The power of collective histories and acknowledging our forebears in the struggle for liberation.
Dreams of Hope acknowledges that the United States is a settler-colonial project founded on white supremacy, heteropatriarchy, and racial capitalism and through the enslavement and genocide of Indigenous peoples of the Americas and Africa. We acknowledge and honor the past, present, and future Indigenous peoples of the Pittsburgh region, including the Hopewell, Haudenosaunee Confederacy, Monongahela, Osage/Wazhazhe, and Shawnee, upon whose lands the City of Pittsburgh/Dionde:gâ and Dreams of Hope were founded.
The intersectional experiences inherent in queer and trans liberation.
Because queer and trans people have existed in all cultures throughout human history, our liberation is intertwined with the liberation of all people oppressed by white supremacy, heteropatriarchy, and racial capitalism. We cannot be mindful of LGBTQIA+ oppression while ignoring anti-Black racism or anti-semitism or misogyny or poverty or Islamophobia or labor rights or disability rights.
Art and education as tools for radical change.
Through arts education centering the power of queer and trans people in the past, present, and future, Dreams of Hope strives to build communities which care for the lives of all people. In order to do so, we must continuously cultivate our anti-racist and anti-capitalist practices.
Accessibility for all people.
Disabled bodies are queer bodies in the context of capitalism because they are marginalized and seen as less valuable and less exploitable for labor. Accessibility opens spaces not intended for use by disabled bodies, and is therefore an important tool in the fight for queer liberation.

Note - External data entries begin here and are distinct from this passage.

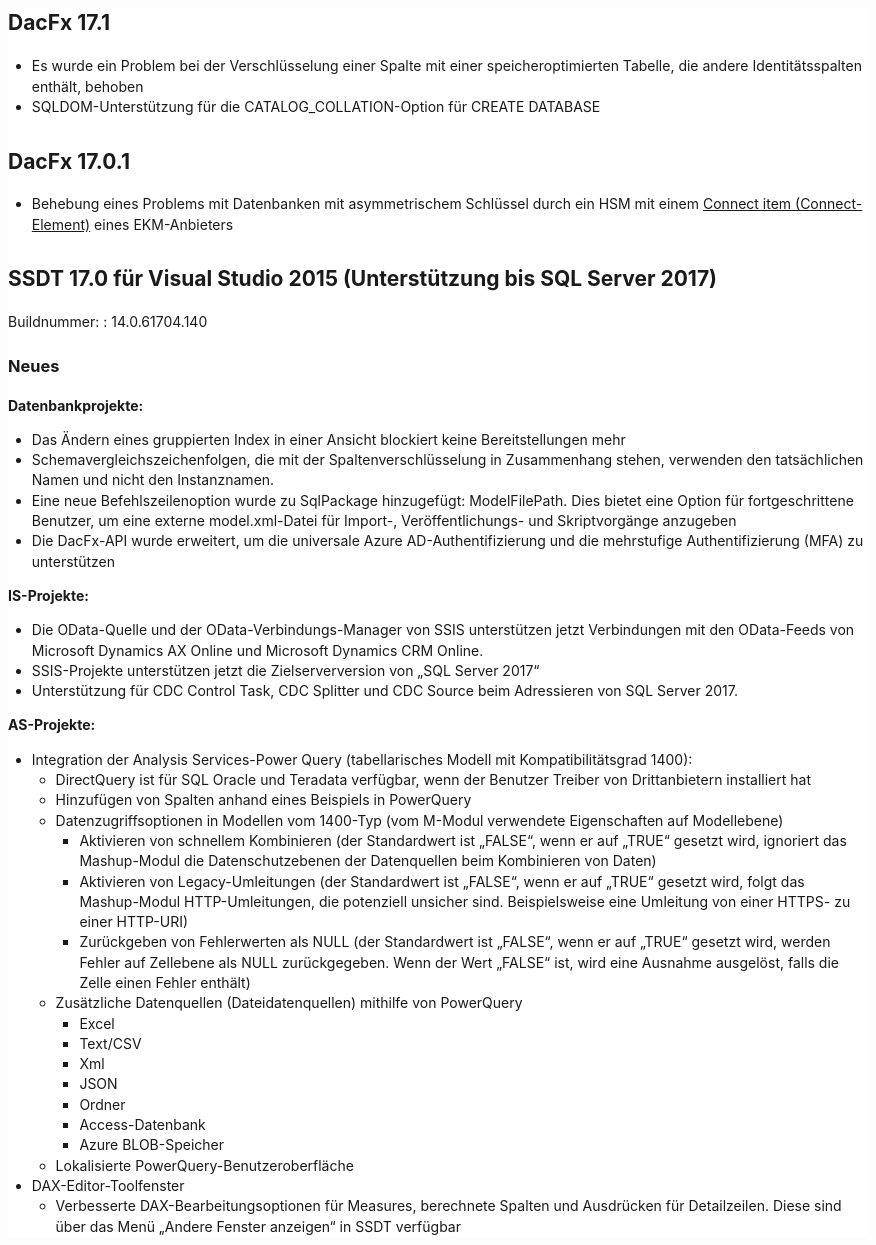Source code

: ## <a name="dacfx-171"></a>DacFx 17.1
- Es wurde ein Problem bei der Verschlüsselung einer Spalte mit einer speicheroptimierten Tabelle, die andere Identitätsspalten enthält, behoben
- SQLDOM-Unterstützung für die CATALOG_COLLATION-Option für CREATE DATABASE

## <a name="dacfx-1701"></a>DacFx 17.0.1 
- Behebung eines Problems mit Datenbanken mit asymmetrischem Schlüssel durch ein HSM mit einem [Connect item (Connect-Element)](https://connect.microsoft.com/SQLServer/feedback/details/3132749/sqlpackage-exe-fails-when-extracting-a-database-which-contains-an-asymmetric-key-using-an-ekm-provider) eines EKM-Anbieters

## <a name="ssdt-170-for-visual-studio-2015-supports-up-to-sql-server-2017"></a>SSDT 17.0 für Visual Studio 2015 (Unterstützung bis SQL Server 2017)
Buildnummer: : 14.0.61704.140

### <a name="whats-new"></a>Neues
**Datenbankprojekte:**
- Das Ändern eines gruppierten Index in einer Ansicht blockiert keine Bereitstellungen mehr
- Schemavergleichszeichenfolgen, die mit der Spaltenverschlüsselung in Zusammenhang stehen, verwenden den tatsächlichen Namen und nicht den Instanznamen.   
- Eine neue Befehlszeilenoption wurde zu SqlPackage hinzugefügt: ModelFilePath.  Dies bietet eine Option für fortgeschrittene Benutzer, um eine externe model.xml-Datei für Import-, Veröffentlichungs- und Skriptvorgänge anzugeben   
- Die DacFx-API wurde erweitert, um die universale Azure AD-Authentifizierung und die mehrstufige Authentifizierung (MFA) zu unterstützen

**IS-Projekte:**
- Die OData-Quelle und der OData-Verbindungs-Manager von SSIS unterstützen jetzt Verbindungen mit den OData-Feeds von Microsoft Dynamics AX Online und Microsoft Dynamics CRM Online.
- SSIS-Projekte unterstützen jetzt die Zielserverversion von „SQL Server 2017“ 
- Unterstützung für CDC Control Task, CDC Splitter und CDC Source beim Adressieren von SQL Server 2017. 

**AS-Projekte:**
- Integration der Analysis Services-Power Query (tabellarisches Modell mit Kompatibilitätsgrad 1400):
    - DirectQuery ist für SQL Oracle und Teradata verfügbar, wenn der Benutzer Treiber von Drittanbietern installiert hat
    - Hinzufügen von Spalten anhand eines Beispiels in PowerQuery
    - Datenzugriffsoptionen in Modellen vom 1400-Typ (vom M-Modul verwendete Eigenschaften auf Modellebene)
        - Aktivieren von schnellem Kombinieren (der Standardwert ist „FALSE“, wenn er auf „TRUE“ gesetzt wird, ignoriert das Mashup-Modul die Datenschutzebenen der Datenquellen beim Kombinieren von Daten)
        - Aktivieren von Legacy-Umleitungen (der Standardwert ist „FALSE“, wenn er auf „TRUE“ gesetzt wird, folgt das Mashup-Modul HTTP-Umleitungen, die potenziell unsicher sind.  Beispielsweise eine Umleitung von einer HTTPS- zu einer HTTP-URI)  
        - Zurückgeben von Fehlerwerten als NULL (der Standardwert ist „FALSE“, wenn er auf „TRUE“ gesetzt wird, werden Fehler auf Zellebene als NULL zurückgegeben. Wenn der Wert „FALSE“ ist, wird eine Ausnahme ausgelöst, falls die Zelle einen Fehler enthält)  
    - Zusätzliche Datenquellen (Dateidatenquellen) mithilfe von PowerQuery
        - Excel 
        - Text/CSV 
        - Xml 
        - JSON 
        - Ordner 
        - Access-Datenbank 
        - Azure BLOB-Speicher 
    - Lokalisierte PowerQuery-Benutzeroberfläche
- DAX-Editor-Toolfenster
    - Verbesserte DAX-Bearbeitungsoptionen für Measures, berechnete Spalten und Ausdrücken für Detailzeilen. Diese sind über das Menü „Andere Fenster anzeigen“ in SSDT verfügbar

An active practice in community work.
Because the work is never done, Dreams of Hope will direct the work we do with intentionality. This document serves as a reminder that the work must be rooted in growth and change because the status quo maintains oppression and violence against LGBTQIA+ people and all marginalized groups. For this reason, decentering whiteness and centering the experiences of BIPOC LGBTQIA+ people is necessary to achieve liberation for all queer and trans people.